Fife would be better off if Amazon had not set up shop in Dunfermline, the leader of the Scottish Liberal Democrats has said.
Willie Rennie, who represents the region at Holyrood, made the shock claim during the first leaders’ debate ahead of May’s election.
The company, which pledged to take on 750 permanent workers and employ 1,500 temporary workers at peak times such as Christmas when it opened in the kingdom, has been implicated in a series of controversies involving workers.
Mr Rennie told students at Dundee University’s Dalhousie Building: “The quality of the experience (for staff) is terrible and they (ministers) need to bring these kind of things to an end.
“I think Fife would be far better off if we had invested in home-grown industries rather than chasing tax- dodging companies.”

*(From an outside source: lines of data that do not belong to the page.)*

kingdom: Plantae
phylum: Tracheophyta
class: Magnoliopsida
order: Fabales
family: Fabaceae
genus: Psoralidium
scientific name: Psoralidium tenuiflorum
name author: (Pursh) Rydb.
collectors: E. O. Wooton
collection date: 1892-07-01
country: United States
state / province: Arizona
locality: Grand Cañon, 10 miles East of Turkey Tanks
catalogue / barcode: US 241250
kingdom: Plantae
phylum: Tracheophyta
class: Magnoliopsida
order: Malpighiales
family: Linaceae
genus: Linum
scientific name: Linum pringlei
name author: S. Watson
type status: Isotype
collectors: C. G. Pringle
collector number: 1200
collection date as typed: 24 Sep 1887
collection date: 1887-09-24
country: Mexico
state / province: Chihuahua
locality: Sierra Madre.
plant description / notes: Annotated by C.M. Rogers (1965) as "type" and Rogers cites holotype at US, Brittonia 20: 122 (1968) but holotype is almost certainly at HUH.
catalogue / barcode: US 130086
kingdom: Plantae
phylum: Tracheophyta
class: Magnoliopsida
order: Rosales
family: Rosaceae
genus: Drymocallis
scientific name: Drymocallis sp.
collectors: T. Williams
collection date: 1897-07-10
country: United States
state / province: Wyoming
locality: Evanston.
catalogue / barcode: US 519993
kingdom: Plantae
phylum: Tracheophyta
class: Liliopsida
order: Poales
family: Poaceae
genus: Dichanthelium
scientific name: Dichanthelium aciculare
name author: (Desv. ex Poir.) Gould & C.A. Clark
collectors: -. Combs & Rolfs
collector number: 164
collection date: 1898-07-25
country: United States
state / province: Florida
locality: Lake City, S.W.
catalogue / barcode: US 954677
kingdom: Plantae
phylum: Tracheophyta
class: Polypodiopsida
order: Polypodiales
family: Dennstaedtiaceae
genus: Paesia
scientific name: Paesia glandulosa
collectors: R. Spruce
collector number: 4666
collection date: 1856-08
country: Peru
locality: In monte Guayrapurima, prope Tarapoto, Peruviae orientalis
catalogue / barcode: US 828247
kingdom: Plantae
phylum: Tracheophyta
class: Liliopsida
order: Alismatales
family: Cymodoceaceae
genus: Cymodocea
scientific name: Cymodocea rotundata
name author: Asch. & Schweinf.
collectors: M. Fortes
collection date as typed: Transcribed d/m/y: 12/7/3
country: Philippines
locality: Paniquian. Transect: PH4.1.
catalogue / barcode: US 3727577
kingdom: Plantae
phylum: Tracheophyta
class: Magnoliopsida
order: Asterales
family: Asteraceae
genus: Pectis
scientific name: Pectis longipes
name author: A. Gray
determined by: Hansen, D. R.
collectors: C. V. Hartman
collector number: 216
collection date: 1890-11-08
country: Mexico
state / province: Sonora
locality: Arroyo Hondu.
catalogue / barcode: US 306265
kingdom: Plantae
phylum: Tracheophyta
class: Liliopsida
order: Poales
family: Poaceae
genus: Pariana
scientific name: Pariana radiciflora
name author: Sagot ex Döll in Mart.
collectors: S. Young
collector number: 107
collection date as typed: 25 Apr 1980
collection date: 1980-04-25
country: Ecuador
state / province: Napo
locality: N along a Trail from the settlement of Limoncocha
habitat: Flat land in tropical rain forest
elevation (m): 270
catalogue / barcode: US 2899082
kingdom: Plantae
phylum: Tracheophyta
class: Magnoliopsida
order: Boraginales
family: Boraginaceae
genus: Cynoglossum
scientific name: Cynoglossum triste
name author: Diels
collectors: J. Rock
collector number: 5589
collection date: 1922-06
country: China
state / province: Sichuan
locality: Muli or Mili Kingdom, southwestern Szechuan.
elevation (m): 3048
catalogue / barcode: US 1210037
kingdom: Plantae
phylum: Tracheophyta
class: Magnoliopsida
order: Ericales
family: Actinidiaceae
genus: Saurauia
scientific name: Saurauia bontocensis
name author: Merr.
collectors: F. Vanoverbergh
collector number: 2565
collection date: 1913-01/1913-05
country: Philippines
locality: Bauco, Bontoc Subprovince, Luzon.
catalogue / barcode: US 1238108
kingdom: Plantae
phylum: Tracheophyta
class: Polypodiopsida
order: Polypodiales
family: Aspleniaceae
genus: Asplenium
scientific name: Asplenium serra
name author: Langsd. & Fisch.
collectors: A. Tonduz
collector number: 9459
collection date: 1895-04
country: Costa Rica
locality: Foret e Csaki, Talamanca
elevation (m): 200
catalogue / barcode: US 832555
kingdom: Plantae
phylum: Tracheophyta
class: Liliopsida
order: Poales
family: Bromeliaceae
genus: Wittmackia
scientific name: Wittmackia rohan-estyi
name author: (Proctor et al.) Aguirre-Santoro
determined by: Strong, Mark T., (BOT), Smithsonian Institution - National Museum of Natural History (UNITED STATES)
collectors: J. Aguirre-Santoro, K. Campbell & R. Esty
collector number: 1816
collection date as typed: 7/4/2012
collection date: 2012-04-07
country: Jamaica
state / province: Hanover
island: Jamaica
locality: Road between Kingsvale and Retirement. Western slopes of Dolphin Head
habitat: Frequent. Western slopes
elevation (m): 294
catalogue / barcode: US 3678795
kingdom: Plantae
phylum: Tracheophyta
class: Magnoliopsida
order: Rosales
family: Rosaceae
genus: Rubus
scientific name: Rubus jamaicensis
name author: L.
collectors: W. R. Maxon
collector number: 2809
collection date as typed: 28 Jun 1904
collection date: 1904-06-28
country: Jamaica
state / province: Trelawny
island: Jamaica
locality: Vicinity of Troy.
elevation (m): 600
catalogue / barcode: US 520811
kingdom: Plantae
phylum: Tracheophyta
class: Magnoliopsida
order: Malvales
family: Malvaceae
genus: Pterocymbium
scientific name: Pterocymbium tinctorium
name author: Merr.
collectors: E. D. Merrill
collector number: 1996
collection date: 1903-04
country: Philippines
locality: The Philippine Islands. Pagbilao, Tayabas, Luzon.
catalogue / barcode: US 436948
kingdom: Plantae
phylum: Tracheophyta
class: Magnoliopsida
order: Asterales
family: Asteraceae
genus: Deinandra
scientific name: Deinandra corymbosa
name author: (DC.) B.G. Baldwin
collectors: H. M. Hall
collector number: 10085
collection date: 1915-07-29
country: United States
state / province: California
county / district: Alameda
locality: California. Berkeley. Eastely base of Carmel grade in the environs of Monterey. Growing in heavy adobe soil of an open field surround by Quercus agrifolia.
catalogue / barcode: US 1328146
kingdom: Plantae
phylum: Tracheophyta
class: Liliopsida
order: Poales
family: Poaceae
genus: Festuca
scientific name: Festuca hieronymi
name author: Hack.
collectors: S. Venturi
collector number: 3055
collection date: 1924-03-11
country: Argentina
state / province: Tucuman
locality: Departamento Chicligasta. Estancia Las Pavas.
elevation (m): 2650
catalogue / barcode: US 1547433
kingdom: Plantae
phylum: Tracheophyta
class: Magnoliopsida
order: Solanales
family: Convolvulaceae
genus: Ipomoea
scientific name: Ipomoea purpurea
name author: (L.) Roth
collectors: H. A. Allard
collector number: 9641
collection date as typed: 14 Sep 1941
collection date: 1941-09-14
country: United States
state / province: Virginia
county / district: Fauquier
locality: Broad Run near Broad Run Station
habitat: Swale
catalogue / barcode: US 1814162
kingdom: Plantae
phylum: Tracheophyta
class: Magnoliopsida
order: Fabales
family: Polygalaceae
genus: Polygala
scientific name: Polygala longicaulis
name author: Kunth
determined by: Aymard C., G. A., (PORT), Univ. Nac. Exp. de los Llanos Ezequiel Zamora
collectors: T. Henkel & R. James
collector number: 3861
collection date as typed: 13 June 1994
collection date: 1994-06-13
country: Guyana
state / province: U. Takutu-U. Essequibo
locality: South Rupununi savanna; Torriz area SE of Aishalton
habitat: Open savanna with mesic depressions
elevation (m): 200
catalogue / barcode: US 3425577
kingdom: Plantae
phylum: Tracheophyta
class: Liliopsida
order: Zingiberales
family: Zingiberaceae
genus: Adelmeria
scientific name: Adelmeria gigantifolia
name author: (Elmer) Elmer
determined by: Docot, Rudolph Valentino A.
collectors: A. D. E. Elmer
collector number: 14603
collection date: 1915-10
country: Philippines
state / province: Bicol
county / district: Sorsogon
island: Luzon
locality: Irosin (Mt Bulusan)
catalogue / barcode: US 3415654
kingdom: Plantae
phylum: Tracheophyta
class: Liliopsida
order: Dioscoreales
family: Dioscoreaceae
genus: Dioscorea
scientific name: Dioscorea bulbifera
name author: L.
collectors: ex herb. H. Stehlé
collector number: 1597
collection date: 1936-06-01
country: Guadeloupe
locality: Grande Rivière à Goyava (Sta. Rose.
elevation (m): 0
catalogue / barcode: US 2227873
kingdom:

Last year the company’s UK takings rose to £5.3 billion while the online retailer paid £11.9 million in tax to HMRC, according to accounts filed with Companies House.
The retail giant’s profits were boosted further by £984,249 in Scottish Government grants, it was reported recently, while in February 2013 the GMB trade union held a demonstration outside the Dunfermline warehouse about staff wages.
Mr Rennie’s claim where he added so-called “screwdriver jobs” should be the focus, was met with short shrift from fellow panellists including First Minister Nicola Sturgeon.
She said: “I will leave Willie to argue that folk at Amazon in Fife should lose their job.”
But the SNP leader came under fire for her record in government, with an audience member asking her to look in the eye “local authority workers who are going to lose their jobs” because of cuts to council budgets.
More than 6,000 Dundee City Council staff have been asked to consider voluntary redundancy as the local authority seeks to claw back £23m of savings. The Scottish Government announced a 3.5% cut in its revenue funding last month.
Both Mr Rennie and Labour leader Kezia Dugdale joined in the attacks, with the Lib Dem boss accusing the SNP of talking left but walking right. He also pointed out that there are no mental health beds for children north of the Tay.
The wide-ranging debate also took in topics including the referendum on EU membership, with Conservative MSP Alex Johnstone filling in for Ruth Davidson, the only party leader who did not attend expressing his scepticism about the alliance with Brussels.
Scottish Green’s co-convener Patrick Harvie said there should be a move away from focusing on oil and gas for economic stimulation and called for the spotlight to be turned on securing decommissioning contracts.
Mr Johnstone argued in favour of a low tax economy as a way of stimulating the economy.
Ms Dugdale outlined her commitment to education and backed the Scottish Government’s policy of integrating health and social care.